It is spring time in the Northern Hemisphere: revival after winter. As Bles Dairies is active around the world, our specialists meet all kinds of cattle feed. Nutrition, and especially roughages, are crucial for milk production and dairy development. Only when the cattle is provided with high quality feed they can grow and successfully produce milk. What does the start of spring time mean for different regions in terms of roughage? We present a few examples of roughage situations around the world.
In Holland after the winter the first mowing takes place, usually in May. The first cut is important; in terms of both quantity as quality, the first cut usually accounts for a large contribution of the winter feed ration of the herd. For this, and for financial reasons the dairy farmer strives for an early and good production, so there will be a maximum yield for the entire growing season.
This year the weather was too cold for a couple of weeks prior to the first cut, resulting in poor growth. Frosty nights reduce the phosphate uptake of the soil, which leads to a purple coloring of the grass. Besides, when the nights are near freezing, the protein levels in grass are lower. However, sugars tend to be very high in spring, which is conducive to the preservation of the ensiled grass.

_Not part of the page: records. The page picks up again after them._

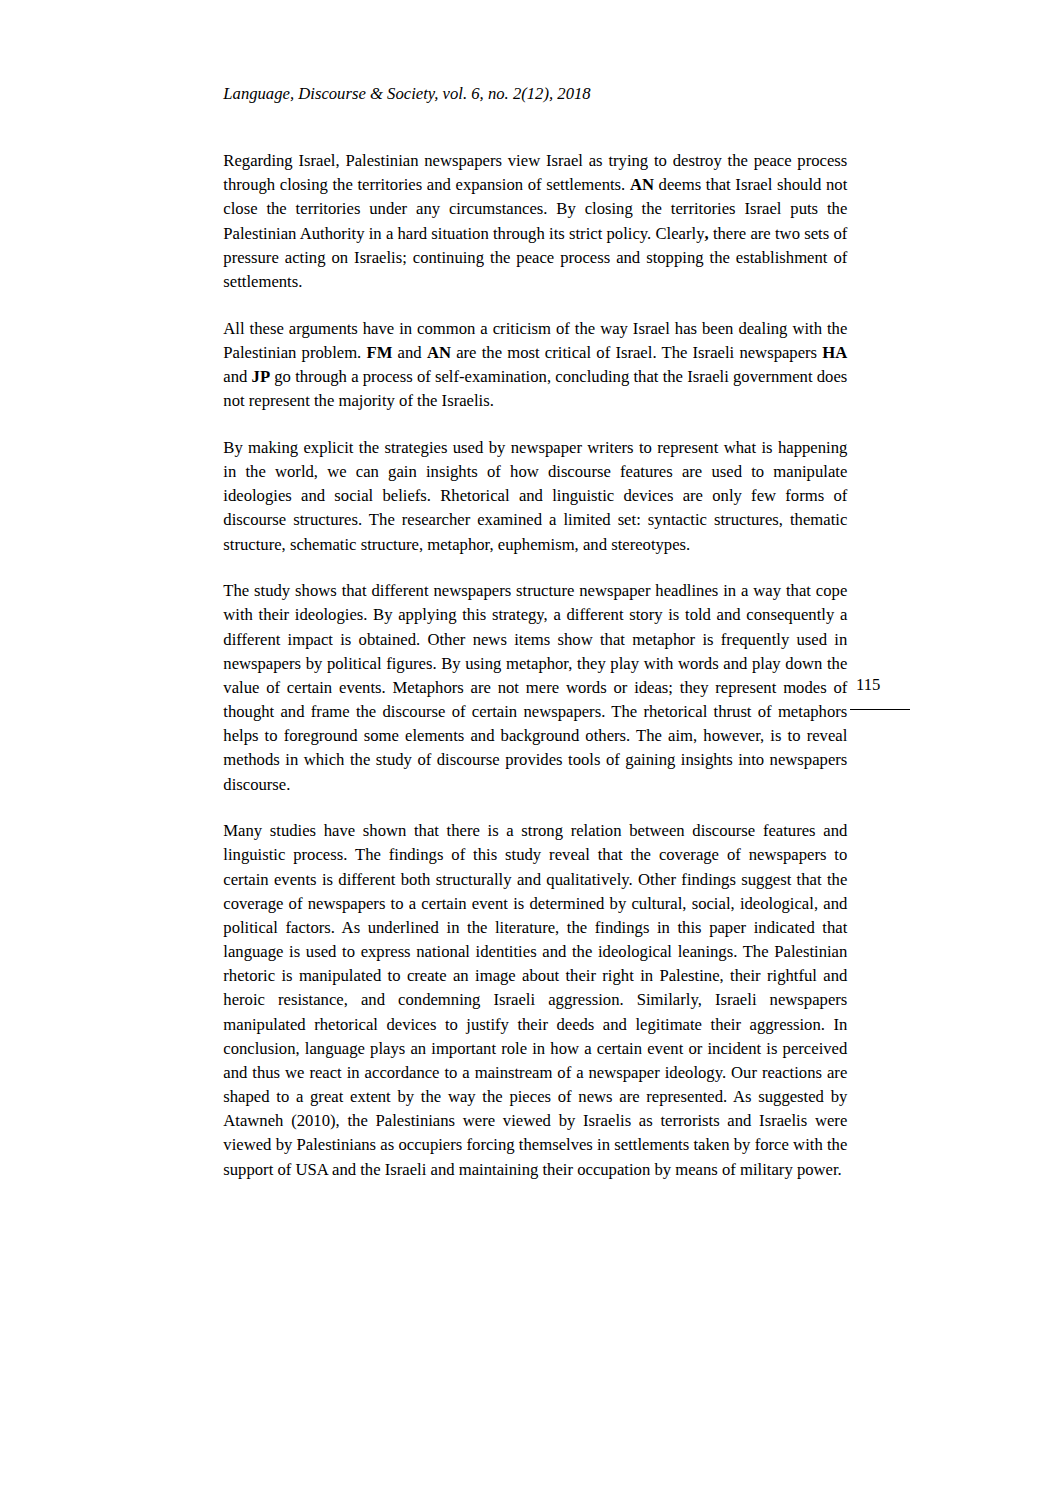Language, Discourse & Society, vol. 6, no. 2(12), 2018
Regarding Israel, Palestinian newspapers view Israel as trying to destroy the peace process through closing the territories and expansion of settlements. AN deems that Israel should not close the territories under any circumstances. By closing the territories Israel puts the Palestinian Authority in a hard situation through its strict policy. Clearly, there are two sets of pressure acting on Israelis; continuing the peace process and stopping the establishment of settlements.
All these arguments have in common a criticism of the way Israel has been dealing with the Palestinian problem. FM and AN are the most critical of Israel. The Israeli newspapers HA and JP go through a process of self-examination, concluding that the Israeli government does not represent the majority of the Israelis.
By making explicit the strategies used by newspaper writers to represent what is happening in the world, we can gain insights of how discourse features are used to manipulate ideologies and social beliefs. Rhetorical and linguistic devices are only few forms of discourse structures. The researcher examined a limited set: syntactic structures, thematic structure, schematic structure, metaphor, euphemism, and stereotypes.
The study shows that different newspapers structure newspaper headlines in a way that cope with their ideologies. By applying this strategy, a different story is told and consequently a different impact is obtained. Other news items show that metaphor is frequently used in newspapers by political figures. By using metaphor, they play with words and play down the value of certain events. Metaphors are not mere words or ideas; they represent modes of thought and frame the discourse of certain newspapers. The rhetorical thrust of metaphors helps to foreground some elements and background others. The aim, however, is to reveal methods in which the study of discourse provides tools of gaining insights into newspapers discourse.
Many studies have shown that there is a strong relation between discourse features and linguistic process. The findings of this study reveal that the coverage of newspapers to certain events is different both structurally and qualitatively. Other findings suggest that the coverage of newspapers to a certain event is determined by cultural, social, ideological, and political factors. As underlined in the literature, the findings in this paper indicated that language is used to express national identities and the ideological leanings. The Palestinian rhetoric is manipulated to create an image about their right in Palestine, their rightful and heroic resistance, and condemning Israeli aggression. Similarly, Israeli newspapers manipulated rhetorical devices to justify their deeds and legitimate their aggression. In conclusion, language plays an important role in how a certain event or incident is perceived and thus we react in accordance to a mainstream of a newspaper ideology. Our reactions are shaped to a great extent by the way the pieces of news are represented. As suggested by Atawneh (2010), the Palestinians were viewed by Israelis as terrorists and Israelis were viewed by Palestinians as occupiers forcing themselves in settlements taken by force with the support of USA and the Israeli and maintaining their occupation by means of military power.
115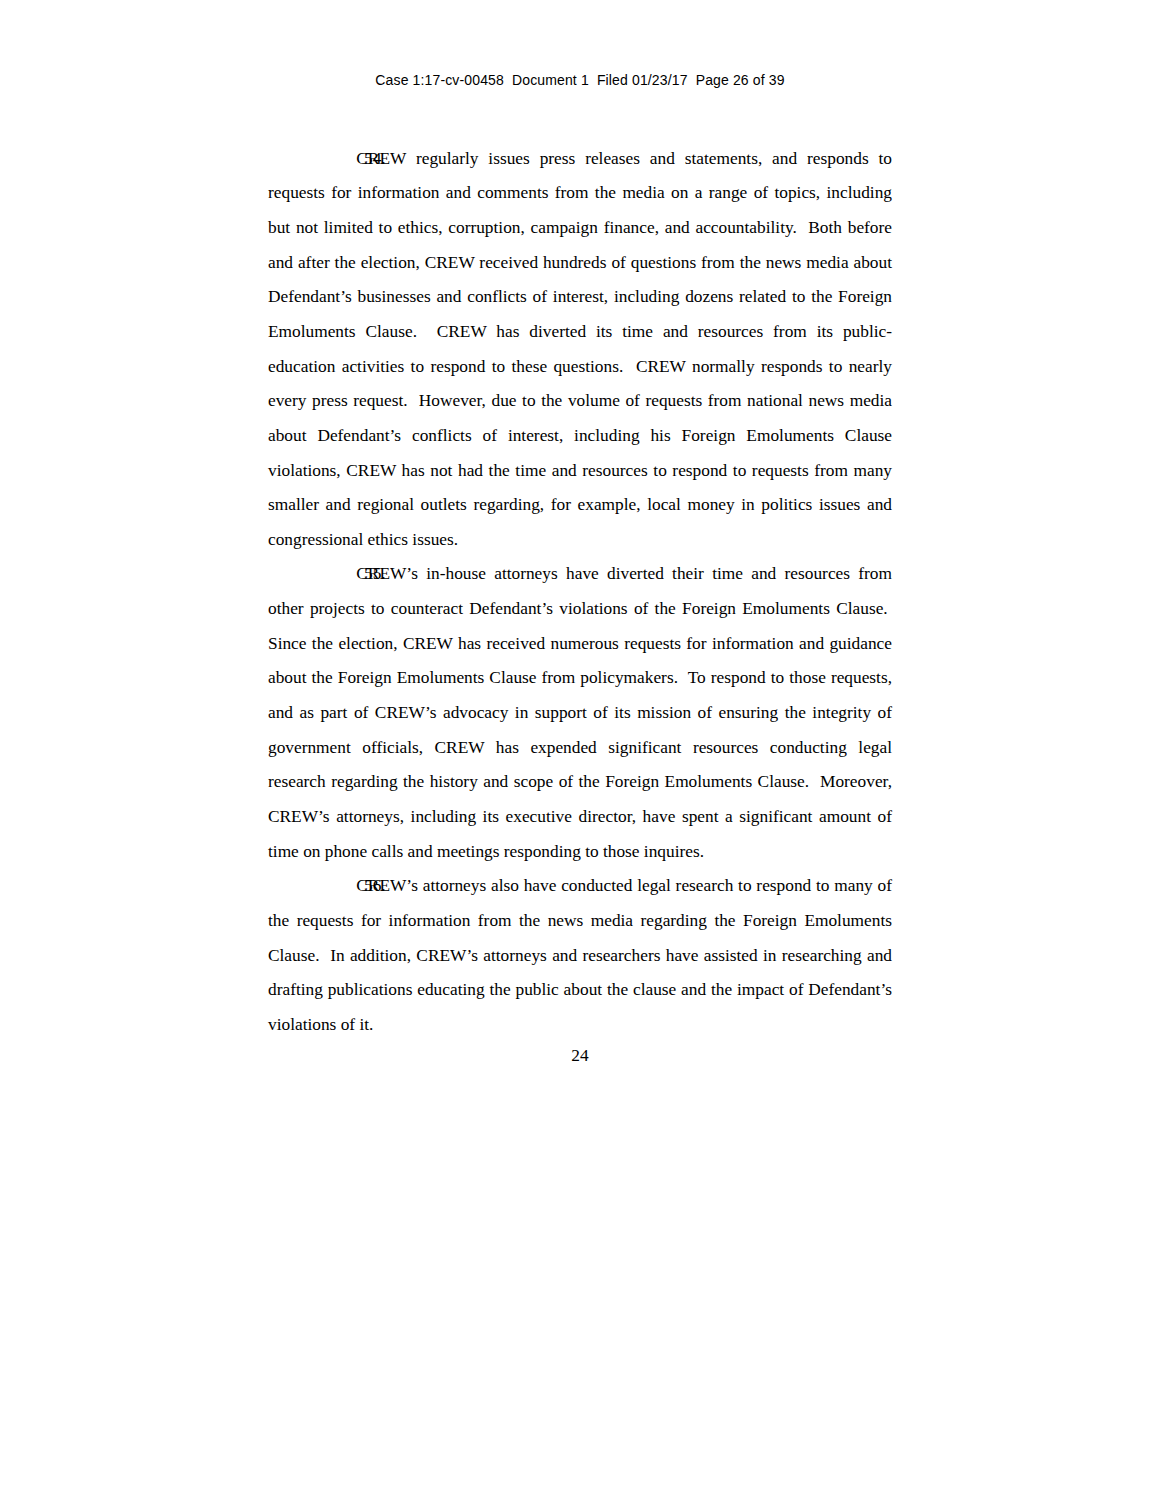Case 1:17-cv-00458 Document 1 Filed 01/23/17 Page 26 of 39
54. CREW regularly issues press releases and statements, and responds to requests for information and comments from the media on a range of topics, including but not limited to ethics, corruption, campaign finance, and accountability. Both before and after the election, CREW received hundreds of questions from the news media about Defendant’s businesses and conflicts of interest, including dozens related to the Foreign Emoluments Clause. CREW has diverted its time and resources from its public-education activities to respond to these questions. CREW normally responds to nearly every press request. However, due to the volume of requests from national news media about Defendant’s conflicts of interest, including his Foreign Emoluments Clause violations, CREW has not had the time and resources to respond to requests from many smaller and regional outlets regarding, for example, local money in politics issues and congressional ethics issues.
55. CREW’s in-house attorneys have diverted their time and resources from other projects to counteract Defendant’s violations of the Foreign Emoluments Clause. Since the election, CREW has received numerous requests for information and guidance about the Foreign Emoluments Clause from policymakers. To respond to those requests, and as part of CREW’s advocacy in support of its mission of ensuring the integrity of government officials, CREW has expended significant resources conducting legal research regarding the history and scope of the Foreign Emoluments Clause. Moreover, CREW’s attorneys, including its executive director, have spent a significant amount of time on phone calls and meetings responding to those inquires.
56. CREW’s attorneys also have conducted legal research to respond to many of the requests for information from the news media regarding the Foreign Emoluments Clause. In addition, CREW’s attorneys and researchers have assisted in researching and drafting publications educating the public about the clause and the impact of Defendant’s violations of it.
24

With respect to the type of the grass, in the Netherlands 90% of the grass varieties are English Ryegrass or Italian Ryegrass, both with high digestibility of NDF. This assures a high dry matter intake and a lot of milk from roughage. In contrast, the grass from many tropical regions is often a limitation for the milk production because of low fiber digestibility.
In Northeastern China the growing season is shorter, but mid spring the grass starts to grow. However, most temperate grasses need reseeding every year. There are grasses which always survive the winter, but these are usually less digestible apart from clover and alfalfa/luzerne. Also, grass is quite rare in Northern China. Grazing is not practical for very large herds but grass gets more and more popular. This is because continuous growing of corn silage has its limitations and grass will increase the organic matter content of the soil and break the sequence of pests in corn silage. Bles Dairies has introduced new varieties in this region which can have similar feed quality as obtained in the Netherlands.
Our nutrionist Ben Braakman also knows the situation in Greece very well. In Greece, by this time the first cut of alfalfa has often been completed and put into hay. Most farmers leave the bales for some time before starting to feed them. Also in Greece, Italian Ryegrass is popular because it can grow all winter. However, in early spring the land is often too wet to harvest early enough. Therefore, the yield is high but the protein content is often low.
What about Russia? In Southern Russia the weather was cold for a long time and crops survived the winter but didn’t grow much. Late snow delayed the spring land works. In the continental climate with hot summers, grass is not always a good choice. Alfalfa or Sudan grass would do better.
These are just a small selection of a lot of different situations we encounter around the world. In many countries grazing is a cheaper option than cutting for silage, especially in long growing seasons in Uruguay and New Zealand. Although this saves costs, farmers need to make sure they keep sufficient grass for the winter period. For North-Western Europe the (quality of the) first cut silage is a determining factor to achieve a high production also in winter.
In this perspective, the Netherlands has an outstanding position. Dutch roughage is of a high quality and in the Netherlands we have a long growing season. To illustrate: an average cow in the Netherlands produces approximately 17 kg of milk (FPCM) with 9 kg dm of grass silage and 5 kg dm of corn silage. Great results that we are definitely satisfied with. However, in countries with less favorable climates and/or poorer roughage quality, Bles Dairies has experience in achieving optimal results with the available resources. Everything to produce good nutrition and thus, a healthy and profitable herd!